Malloy’s proposal will allow package stores to stay open until 10 p.m., instead of 9 p.m. and it will also give them the ability to receive quantity discounts from the distributors, and eliminate the minimum markup currently dictated to retailers.
Jay Hibbard, vice president of the Distilled Spirits Council, said taxes change all the time, but the package Malloy put forward Saturday is a package of far reaching proposals which will have a long term effect on the marketplace.
Hibbard said his organization supports the package of proposals put forth by Malloy on Saturday and believes the governor’s support will go a long way toward making them a reality.
But some package store owners believe the increase in the excise tax and the sales tax have impacted their business, more than Sunday sales will help them.
Mary Patenaude, who has owned the Pomfret Spirit Shoppe for 33 years, said she doesn’t think Sunday sales will increase revenue to the state. She believes people will still head over the border to Massachusetts for their booze because the Commonwealth removed the sales tax on liquor in 2010.
“I think once this new system is up and running and we can judge the increase in income then we’ll be in a position to adjust the taxes as well,” Malloy said when asked about the increase in liquor taxes.
“Quite frankly I had a $3.5 billion problem,” he said defending the tax increases.
With the state’s budget woes at the top of his list last year, Malloy sat on the sidelines and said he would sign a Sunday sales bill if it passed, but wasn’t going to get involved in the debate. This year he has had more time to think about it, which is why he offered the proposal Saturday.
“We can drive additional income to the state at the same time as we drive the price down to consumers. That’s known as a win-win,” Malloy said.
Carroll Hughes, the head of the Connecticut Package Store Association, said he met with the governor Saturday to go over the proposal, but has yet to form an opinion about it.
“It sounds good on paper, but I just don’t know how it’s going to work,” Hughes said. “I don’t know what all those things will do collectively.”
He said he’s taking it to the board of the association for discussion over the coming week.
Rep. Kathy Tallarita, D-Enfield, a longtime proponent of Sunday sales, said the backing of the governor will go a long way toward making sure the proposal becomes law.
She said there have been Sundays where she’s driven to Massachusetts to purchase beer or wine for a party and is excited at the opportunity to stay in the state to purchase it and keep the money here within the borders.
“It allows small businesses to create jobs and bring in more money to the state of Connecticut,” Tallarita said.
Stan Sorkin, president of the Connecticut Food Association, said the grocery store owners he represents support the package and believe the governor’s support will go a long way to making sure it’s passed.

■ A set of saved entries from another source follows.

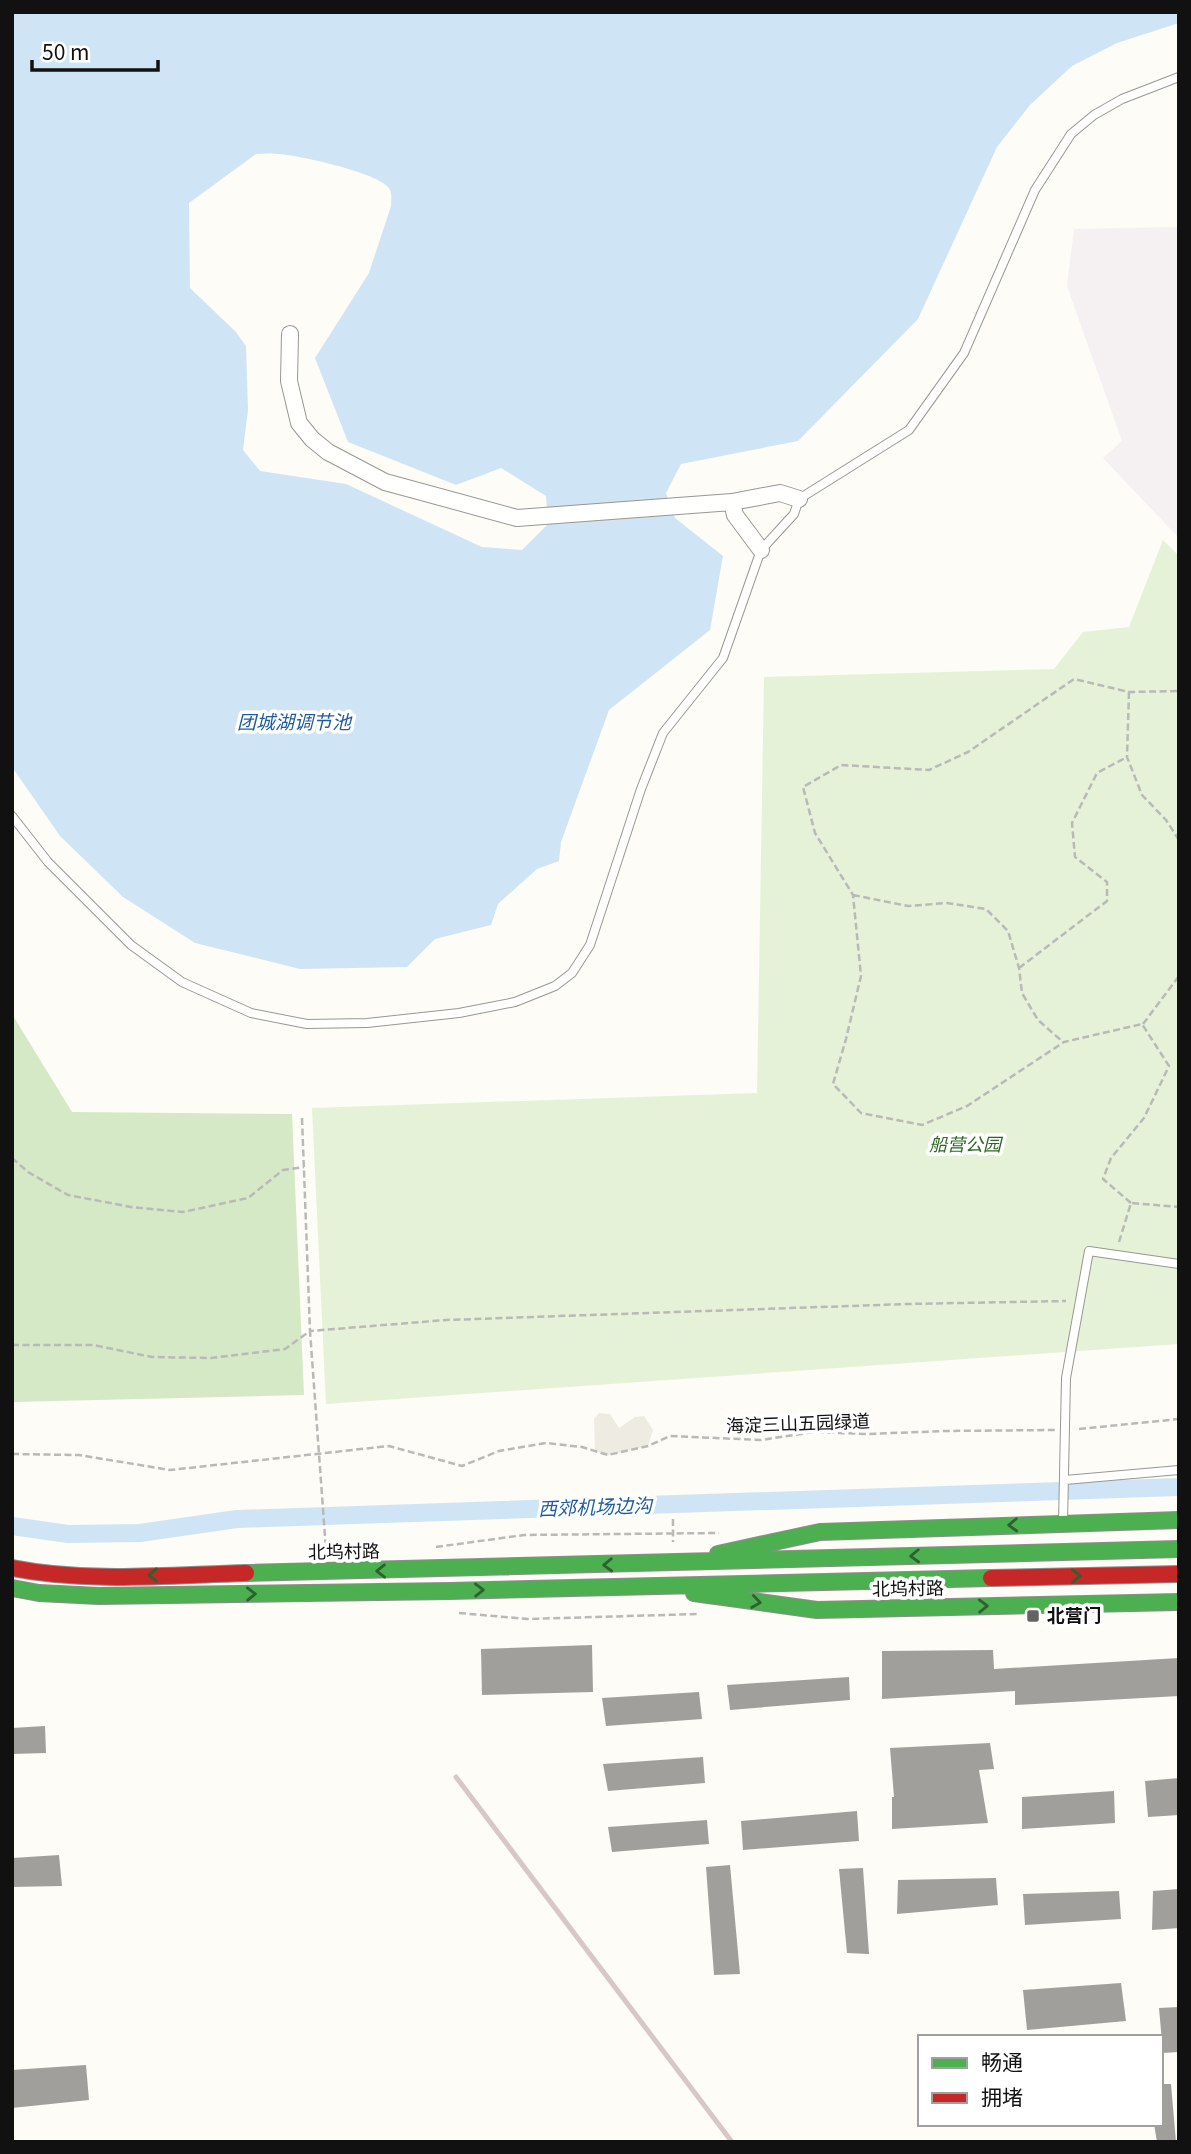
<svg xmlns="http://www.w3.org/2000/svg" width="1191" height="2154" viewBox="0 0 1191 2154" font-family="Georgia,'Noto Sans SC',serif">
  <rect width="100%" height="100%" fill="#fdfcf7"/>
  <path fill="#f5f0f2" d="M1179,227V538L1103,458L1122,441L1067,286L1074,229Z"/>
  <path fill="#e5f2d8" d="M1163,540L1179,556V1344L326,1404L312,1108L757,1093L764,677L1054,669L1083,632L1129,627Z"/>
  <path fill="#d5e9c6" d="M12,1014L72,1112L292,1114L304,1395L12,1402Z"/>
  <path fill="#edebe2" d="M599,1413L610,1414L619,1428L635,1417L644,1416L653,1430L648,1446L608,1455L595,1451L594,1419Z"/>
  <path fill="#cfe5f5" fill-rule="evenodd" d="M12,12H1179V23L1117,43L1072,66L1030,105L997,147L918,319L798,441L681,464L666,493L675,518L723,556L710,630L609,710L561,842L559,861L537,869L498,904L491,925L435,939L407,967L300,969L195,943L123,897L60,836L12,767ZM256,154C263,154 270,153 277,154C299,155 373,172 387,186C393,191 391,199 391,206L369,273L315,358L348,442L456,485L501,468L546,496L548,524L522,550L482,547L346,484L260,471L243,450L248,410L246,346L236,332L190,288L189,203Z"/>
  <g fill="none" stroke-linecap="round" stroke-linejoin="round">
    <path stroke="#cfe5f5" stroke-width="18" d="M12,1526L68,1534L140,1533L237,1519L1179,1487"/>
  </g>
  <path fill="#a19f9c" d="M592,1645L593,1692L482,1695L481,1649Z
    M993,1650L994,1669L1179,1658V1696L1015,1705V1691L882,1699V1651Z
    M849,1677L850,1700L730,1710L727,1685Z
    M699,1692L702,1719L606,1726L602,1698Z
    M45,1726L46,1753L12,1754V1728Z
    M990,1743L994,1769L979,1770L988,1823L892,1829V1797H894L890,1748Z
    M703,1757L705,1783L608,1791L603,1764Z
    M1179,1778V1815L1148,1817L1145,1781Z
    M1114,1791L1115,1823L1022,1829V1797Z
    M857,1811L859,1841L743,1850L741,1821Z
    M707,1820L709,1844L612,1852L608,1827Z
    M59,1855L62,1886L12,1887V1858Z
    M730,1865L740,1974L714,1975L706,1867Z
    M863,1868L869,1954L847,1953L839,1869Z
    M996,1878L998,1905L897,1914L898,1880Z
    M1179,1889V1928L1152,1930L1153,1891Z
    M1119,1891L1121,1919L1025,1925L1023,1894Z
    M1121,1983L1126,2021L1027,2030L1023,1990Z
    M1179,2007V2052L1163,2053L1159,2008Z
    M86,2065L89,2100L12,2108V2070Z
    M1161,2084H1171L1176,2142H1157L1154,2124H1161Z"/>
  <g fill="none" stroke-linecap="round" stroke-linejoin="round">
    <defs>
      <path id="lane" d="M12,816L48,862L131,945L182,982L251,1013L307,1024L367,1023L459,1013L515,1002L555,986L572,973L590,945L641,789L663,733L723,658L761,550L794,514L799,499L909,430L964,353L1035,190L1071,134L1094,115L1122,99L1179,77
        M1065,1480L1179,1470
        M1063,1523L1066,1378L1089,1251L1179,1264"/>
      <path id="street" d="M290,334L289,381L299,423L312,439L328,452L385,482L517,518L732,502L780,493L799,499
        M732,502L735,515L761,550"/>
      <path id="fast" d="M718,1554L820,1532L1179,1520
        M246,1573L1179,1549
        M12,1588L39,1593L99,1596L450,1591L991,1578
        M694,1593L817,1610L1179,1602"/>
      <path id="jam" d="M12,1568C88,1583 169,1575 246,1573
        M991,1578L1179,1574"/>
    </defs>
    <use href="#lane" stroke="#979795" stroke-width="10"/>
    <use href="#street" stroke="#979795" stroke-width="18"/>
    <use href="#fast" stroke="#8e8d8b" stroke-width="18"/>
    <use href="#jam" stroke="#8e8d8b" stroke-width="18"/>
    <path stroke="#b9b9b8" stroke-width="2.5" stroke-dasharray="7 3.5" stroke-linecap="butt" d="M1129,692L1127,757L1142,795L1166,820L1179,840
      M853,895L908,906L947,903L986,909L1008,931L1019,968L1022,993L1038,1020L1063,1042
      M1019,968L1107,901V882L1075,857L1072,823L1097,773L1127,757
      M1143,1024L1179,976
      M302,1118L310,1331L446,1320L907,1304L1066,1301
      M12,1158L28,1172L68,1195L131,1207L183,1212L248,1198L283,1170L304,1167
      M1131,1203L1103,1179L1111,1158L1144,1118L1169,1066L1142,1024L1064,1042L967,1106L922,1125L861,1113L833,1084L846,1039L861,976L853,895L815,833L803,787L841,765L929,770L968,752L1074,679L1129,692L1179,691
      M1119,1242L1131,1203L1179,1207
      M12,1345H93L152,1357L211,1358L285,1349L310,1331L326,1550
      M1079,1429L1179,1419
      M12,1454L79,1455L170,1470L389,1446L462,1466L499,1451L546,1443L582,1447L608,1455L648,1446L670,1436L761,1440L814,1432L867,1434L946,1431L1055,1430
      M673,1519V1542
      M436,1547L524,1535L719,1533
      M459,1613L528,1619L697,1614"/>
    <use href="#lane" stroke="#fffffe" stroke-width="8"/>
    <use href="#street" stroke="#fffffe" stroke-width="16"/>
    <use href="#fast" stroke="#4caf50" stroke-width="16"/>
    <use href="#jam" stroke="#c62828" stroke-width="16"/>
    <path stroke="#d8c7c7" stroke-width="5" d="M456,1777L732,2142"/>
  </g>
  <defs><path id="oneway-chevron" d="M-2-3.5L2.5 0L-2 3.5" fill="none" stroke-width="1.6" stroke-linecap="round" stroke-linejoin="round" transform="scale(1.75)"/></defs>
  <g stroke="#2e6030">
    <use href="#oneway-chevron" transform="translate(1013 1525) rotate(178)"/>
    <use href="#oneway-chevron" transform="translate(915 1556) rotate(178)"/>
    <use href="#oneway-chevron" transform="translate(608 1565) rotate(178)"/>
    <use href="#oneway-chevron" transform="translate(381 1571) rotate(179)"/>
    <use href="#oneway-chevron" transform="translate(153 1575) rotate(179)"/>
    <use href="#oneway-chevron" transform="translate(1076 1576) rotate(-1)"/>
    <use href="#oneway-chevron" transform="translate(479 1590) rotate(-1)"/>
    <use href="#oneway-chevron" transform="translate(251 1594) rotate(-1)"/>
    <use href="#oneway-chevron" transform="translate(756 1602) rotate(8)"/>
    <use href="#oneway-chevron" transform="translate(983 1606) rotate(-1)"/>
  </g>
  <rect fill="#646362" stroke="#fff" stroke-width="2.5" x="1026" y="1609" width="14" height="14" rx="3.5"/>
  <g text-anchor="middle" stroke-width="7" stroke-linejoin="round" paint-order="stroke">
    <g font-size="18" font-style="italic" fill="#2c6722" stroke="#fff">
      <text x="965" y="1151">船营公园</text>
    </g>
    <g font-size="18" fill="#111" stroke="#fff">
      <text transform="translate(798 1424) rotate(-2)" y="6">海淀三山五园绿道</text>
      <text transform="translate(344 1552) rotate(-1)" y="6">北坞村路</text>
      <text transform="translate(908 1589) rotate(-1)" y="6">北坞村路</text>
    </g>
    <g font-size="18" font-weight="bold" fill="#111" stroke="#fff" text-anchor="start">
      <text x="1047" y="1622">北营门</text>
    </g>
    <g font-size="19" font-style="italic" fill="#1d5d9f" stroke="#fff">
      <text x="294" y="729">团城湖调节池</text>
      <text transform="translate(595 1507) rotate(-2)" y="7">西郊机场边沟</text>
    </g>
  </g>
  <rect width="1191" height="2154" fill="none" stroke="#111111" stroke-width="28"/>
  <rect x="918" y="2035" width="245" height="91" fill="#ffffff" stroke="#a0a0a0" stroke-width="2"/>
  <rect x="932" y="2058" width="35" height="10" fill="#4caf50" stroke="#a0a0a0" stroke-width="2"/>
  <text x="981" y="2070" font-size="21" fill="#111111">畅通</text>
  <rect x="932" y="2093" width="35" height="10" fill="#c62828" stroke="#a0a0a0" stroke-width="2"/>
  <text x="981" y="2105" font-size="21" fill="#111111">拥堵</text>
  <path d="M32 60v10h126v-10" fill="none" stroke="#111111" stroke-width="3.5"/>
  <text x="42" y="60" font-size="21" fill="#111111" stroke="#ffffff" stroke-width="5" paint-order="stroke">50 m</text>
</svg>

Grocery stores which currently hold beer only permits would be allowed to purchase package store medallions, but they wouldn’t be able to sell wine or spirits for at least five years.
Malloy said his main goal in proposing the package was making sure Connecticut remained competitive with its neighboring states.
The ban on Sunday liquor sales “is reflective of another time and another age when people lived differently,” Malloy said. “There’s a whole lot of people who have to work all day Saturday and can’t get to a store.”
He said all the other states have recognized that because all but Indiana have Sunday sales.